Source: Nationwide Advanced Marketing Concepts
*If the life insurance policy is transferred to the business owner upon retirement, it is treated as additional income and is taxable as such at the owner’s tax rate at the fair market value of the policy. The entity may be entitled to a deduction.
*If the life insurance is distributed to the owner as a redemption of the owner’s interest/shares in the company, it is taxable as capital gain on the fair market value of the policy.
One of the key aspects of a Buy-Sell Agreement is determining the fair market value of the business. Several valuation methods are commonly used, and the choice depends on various factors such as:
- The nature of the business and its history, from inception to date
- The economic outlook for the overall economy and that particular business or industry
- The capacity of the business to earn a profit
- The ability of the business to pay a dividend
- Whether the business has goodwill or any other intangible value
- Sales of interest in the business and the size of the interest (i.e., minority or controlling) to be sold
- The price of the stock for publicly traded companies in the same or similar line of business
Valuation Methods
How each of these factors are weighted will depend on the specific circumstances of the business. Business valuation methods can be divided into two basic categories: 1) Those focusing on assets and, 2) those focusing on earnings power. Below are frequently employed methods for fair market value determination:
- Asset-Based Valuations: The asset-based valuation method assesses the value of a business based on its net assets. It takes into account tangible assets such as properties, inventory, equipment and those of the intangible variety like patents, trademarks and goodwill. This method is suitable for businesses operating in asset-rich industries. However, it may not accurately represent the ongoing profitability or potential of a business.

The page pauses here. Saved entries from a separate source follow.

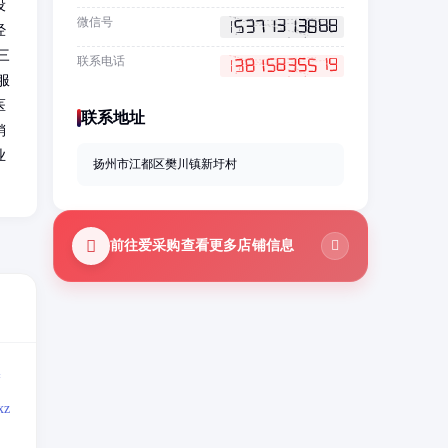
设
微信号
经
三
联系电话
服
医
联系地址
销
业
扬州市江都区樊川镇新圩村
前往爱采购查看更多店铺信息
=
z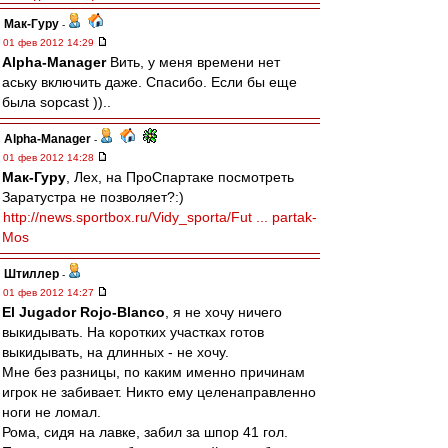
Мак-Гуру
-
01 фев 2012 14:29
Alpha-Manager
Вить, у меня времени нет
аську включить даже. Спасибо. Если бы еще
была sopcast ))..
Alpha-Manager
-
01 фев 2012 14:28
Мак-Гуру
, Лех, на ПроСпартаке посмотреть
Заратустра не позволяет?:)
http://news.sportbox.ru/Vidy_sporta/Fut ... partak-
Mos
Штиллер
-
01 фев 2012 14:27
El Jugador Rojo-Blanco
, я не хочу ничего
выкидывать. На коротких участках готов
выкидывать, на длинных - не хочу.
Мне без разницы, по каким именно причинам
игрок не забивает. Никто ему целенаправленно
ноги не ломал.
Рома, сидя на лавке, забил за шпор 41 гол.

- Book Value = Book value of assets – Liabilities
- Adjusted Book Value = Fair Market Value of Assets – Liabilities + Goodwill
- Income-Based Valuation: The income-based valuation method focuses on the future earnings potential of the business. Techniques such as discounted cash flow analysis and capitalization of earnings are employed to project future cash flows and assign a value accordingly. This method is particularly suitable for businesses with a strong customer base, well-established operations and a history of consistent profitability. However, it requires accurate financial forecasting and assumptions about future market conditions.
- Capitalization-Of-Earnings = Average Earnings / Expected Rate of Return
- Discounted Future Earnings = Estimated Future Earnings / Expected Rate of Return
- Market-Based Valuation: The market-based valuation method involves comparing the business being valued to similar businesses that have been recently sold or are publicly traded. This approach utilizes market data and economic indicators to estimate the fair market value. It considers factors such as revenue, profit margin, growth prospects and market share. The valuation is based on multiples of earnings, sales, or assets. This method provides a more accurate reflection of the market value; however, it heavily relies on the availability of comparable transaction data.
It should be noted that these valuation methods can be used individually or in combination, depending on the circumstances and preferences of the parties involved.
It is important to regularly review the adequacy of insurance coverage with your financial team (i.e., financial planner, CPA, attorney) and update the agreement as the business grows and/or should the ownership structure change. Having a well-documented Buy-Sell Agreement and determining the fair market value of the business by using appropriate valuation methods such as asset-based, income-based, or market-based, enables stakeholders to establish a fair and credible value and ensures the continuity of the business should a business owner decides to leave, retire, or faces an unfortunate event.